A good blog on this topic can be found here. The good point of this blog is not only a summary of existing solutions to weak label, but also a paradigm on how to formulate a “practical motivation” into a standard research problem.

An instructive discussion on Positive Unlabelled Learning (PUL) can be found on Zhihu

“Inaccurate Labelling”, as its name suggests, is how we handle inaccurate labels in machine learning problmes. Usually we assume the labelling is available and accurate, while in practice, labelling can be inaccurate. Here is a simple survey on this problem.

Individual Papers

  • Learning from Incomplete and Inaccurate Supervision, KDD19
    • Explore the one-sided noise in the limited labeled data.

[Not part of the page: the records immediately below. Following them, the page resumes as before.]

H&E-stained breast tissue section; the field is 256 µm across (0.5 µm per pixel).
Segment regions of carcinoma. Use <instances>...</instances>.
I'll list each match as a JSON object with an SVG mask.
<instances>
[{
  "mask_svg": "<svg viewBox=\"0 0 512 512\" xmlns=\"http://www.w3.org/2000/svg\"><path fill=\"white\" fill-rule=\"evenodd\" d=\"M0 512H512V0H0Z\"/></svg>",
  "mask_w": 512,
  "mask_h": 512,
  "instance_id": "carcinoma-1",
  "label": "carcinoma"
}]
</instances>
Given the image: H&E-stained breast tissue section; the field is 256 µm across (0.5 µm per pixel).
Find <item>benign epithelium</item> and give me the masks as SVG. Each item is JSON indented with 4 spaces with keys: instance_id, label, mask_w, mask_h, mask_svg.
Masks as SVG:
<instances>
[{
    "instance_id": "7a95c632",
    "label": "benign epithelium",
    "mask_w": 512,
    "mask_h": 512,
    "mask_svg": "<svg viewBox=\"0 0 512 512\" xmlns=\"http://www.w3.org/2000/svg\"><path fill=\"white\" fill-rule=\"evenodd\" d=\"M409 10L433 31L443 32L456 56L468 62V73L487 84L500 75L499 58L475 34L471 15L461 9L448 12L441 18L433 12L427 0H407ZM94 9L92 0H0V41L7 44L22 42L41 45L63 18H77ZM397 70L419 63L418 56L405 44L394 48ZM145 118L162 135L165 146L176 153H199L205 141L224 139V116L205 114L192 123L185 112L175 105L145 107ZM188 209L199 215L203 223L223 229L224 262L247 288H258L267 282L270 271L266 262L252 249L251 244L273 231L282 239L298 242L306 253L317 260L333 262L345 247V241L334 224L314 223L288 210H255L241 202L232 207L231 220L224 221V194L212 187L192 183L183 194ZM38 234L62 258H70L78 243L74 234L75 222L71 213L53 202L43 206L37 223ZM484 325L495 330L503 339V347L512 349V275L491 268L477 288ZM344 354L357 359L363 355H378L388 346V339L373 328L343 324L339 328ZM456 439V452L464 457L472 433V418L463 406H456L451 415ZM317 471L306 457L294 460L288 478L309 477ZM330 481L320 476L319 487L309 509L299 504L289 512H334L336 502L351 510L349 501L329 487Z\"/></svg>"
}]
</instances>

Incomplete and Inaccurate Label in Sensing

  • Exploring Semi-Supervised and Active Learning for Activity Recognition, ISWC08
    • Provides two ways to reduce the relying on large amount of labelled data for supervised learning.
    • Semi-supervised learning can be used, including self-training and co-training
    • Active learning, but this paper mainly solve the problem of “limited number of labels” but not “inaccurate labels”
  • Training Human Activity Recognition for Labels with Inaccurate, UbiComp14
    • A time shift label is added to the dataset and a multi-label problem is solved to handle inaccurate labelling problem.

How to get more labeled training data?

The following refers to the blog.

One of the major reasons leading to the labeling problem is the reliance on subject matter experts (SMEs), we all rely on SME in handcrafting ground truth labels.

In active learning, the goal is to make use of subject matter experts more efficiently by having them label data points that are estimated to be most valuable to the model. That is, we select some samples with low confidence and let SMEs to label them.

In the semi-supervised learning setting, we have a small labeled training set and a much larger unlabeled data set. Then we use some assumptions to leverage the unlabeled data.

In the standard transfer learning setting, our goal is to take one or more models already trained on a different dataset and apply them to our dataset and task.

In the weak supervision setting, instead of getting more labeled data from SMEs, we can get some various types of higher-level, or otherwise less precise, forms of supervision, which would be faster and easier to provide.


[ISWC08] Stikic, M., Van Laerhoven, K., & Schiele, B. (2008, September). Exploring semi-supervised and active learning for activity recognition. In Wearable computers, 2008. ISWC 2008. 12th IEEE international symposium on (pp. 81-88). IEEE.

[UbiComp14] Toda, T., Inoue, S., Tanaka, S., & Ueda, N. (2014, September). Training human activity recognition for labels with inaccurate time stamps. In UbiComp (pp. 863-872). ACM.

[KDD19] Zhang, Z. Y., Zhao, P., Jiang, Y., & Zhou, Z. H. (2019). Learning from incomplete and inaccurate supervision. In Proceedings of the 25th ACM SIGKDD.